Monday, November 29, 2010

Cold and Grey Means Play!

My girl is the red one on the left, a Chesapeake Light Craft. V built his Pygmy Coho HS last winter. Aren't they a cute couple?

Last week we were snowed in. This week it's all gone, replaced by grey skies and a cold, blustery, positively dreary vista outside. There are whitecaps all over the bay, or as V would say in his Aussie accent "There are sheep in the pasture!" Yep, and I'm glad Vixen is on the hard (out of the water and in the boatyard) for the season, so we're not tempted to "herd the sheep." I long for clear skies and windless water so I can launch my kayak and paddle around the many inlets of the local coastline, but that's not on the agenda anytime soon.

Today I plan to start anew on learning how to use my new rigid heddle loom. I warped it last week, but SOMEthing didn't quite work, so I did a bit more research (someone remind me, how DID we survive without the Internet and YouTube?), removed the error-ridden warp and now I'm ready to start again. Funny to be having so much trouble with this loom, as I chose it due to its ease of use factor. I've used a number of looms, nail-board, tapestry, and 8-shaft table looms, but never a rigid heddle version.

When I was 13, I was awarded a summer-long weaving workshop with Mary Brashear, and there I learned to love weaving. I used the aforementioned 8-shaft loom there, and knew I wanted to try some other ideas on one in the future. That future has taken a long while to arrive.

Last year I was invited to join an artist's exchange of amulet bags. The media used was wide open, and after knitting and crocheting a few bags, I decided to create a nail loom just to see what I could make. And I suddenly regained my former joy in weaving. I loved creating the little bags, and made one after another. Here are a few examples (use your view image function for a larger version):

Wool and Japanese Exotic Handspun Silk Fibre

Handspun Wool with Hand Carved Bone Beads from South Africa

Wool with Skull and Bat Beads

Handspun Japanese Exotic Fibre, Handspun Wool, and Glass Beads

Acrylic Fibre, Abalone, Kevlar Line (unraveled and rebraided)

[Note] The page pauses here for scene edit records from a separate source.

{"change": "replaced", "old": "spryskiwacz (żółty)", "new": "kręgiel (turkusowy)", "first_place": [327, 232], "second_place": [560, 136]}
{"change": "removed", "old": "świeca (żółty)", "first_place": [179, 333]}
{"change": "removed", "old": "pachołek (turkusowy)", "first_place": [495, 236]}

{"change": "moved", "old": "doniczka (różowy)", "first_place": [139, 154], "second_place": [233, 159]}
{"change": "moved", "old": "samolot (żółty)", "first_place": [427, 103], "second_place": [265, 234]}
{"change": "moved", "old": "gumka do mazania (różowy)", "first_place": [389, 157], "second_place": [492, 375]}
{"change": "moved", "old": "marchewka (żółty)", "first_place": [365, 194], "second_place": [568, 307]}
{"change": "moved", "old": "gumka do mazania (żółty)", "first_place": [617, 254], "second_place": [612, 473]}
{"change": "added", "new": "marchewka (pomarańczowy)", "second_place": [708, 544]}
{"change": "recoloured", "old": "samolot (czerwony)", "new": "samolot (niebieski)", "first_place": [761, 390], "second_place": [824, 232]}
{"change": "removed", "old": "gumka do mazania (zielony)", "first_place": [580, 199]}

I couldn't get enough of my newfound love of weaving, and I kept hitting every yarn store I encountered, looking for scraps of yarn or any fibre that moved my soul. On a trip to Vancouver Island, I stopped in Knotty By Nature on Government Street in Victoria, and there I fell instantly in love. With the Ashford Knitter's Loom, a rigid heddle loom that allows the transport of a project in process, meaning I could take my weaving project with me camping, on the boat, or just while I was on the road! After I got home, I began doing some research and discovered I could obtain one in the States for far less than in Canada, and I began saving my pennies. And then a lovely thing happened...dear Vincent gave me one on my birthday, two months later!

Now I know you're reading this on the next to the last day of November, which is more than two months AFTER my birthday, but a bunch of things transpired in the interim to conspire against me using my precious new toy. So only now do I find I have time to focus on learning to use this loom. And a cold grey miserable day is the perfect time to do so! Once I've gotten adept with this loom, I know I shall start longing for a larger loom that will allow me to create more intricate patterns, but I've enough on my plate for now.

And the second a little warmer weather arrives, I have some work to do on my kayak to make sure she's ready for a long season of water camping!

The grey hatch covers on my boat are in the process of being replaced by lovely wood ones.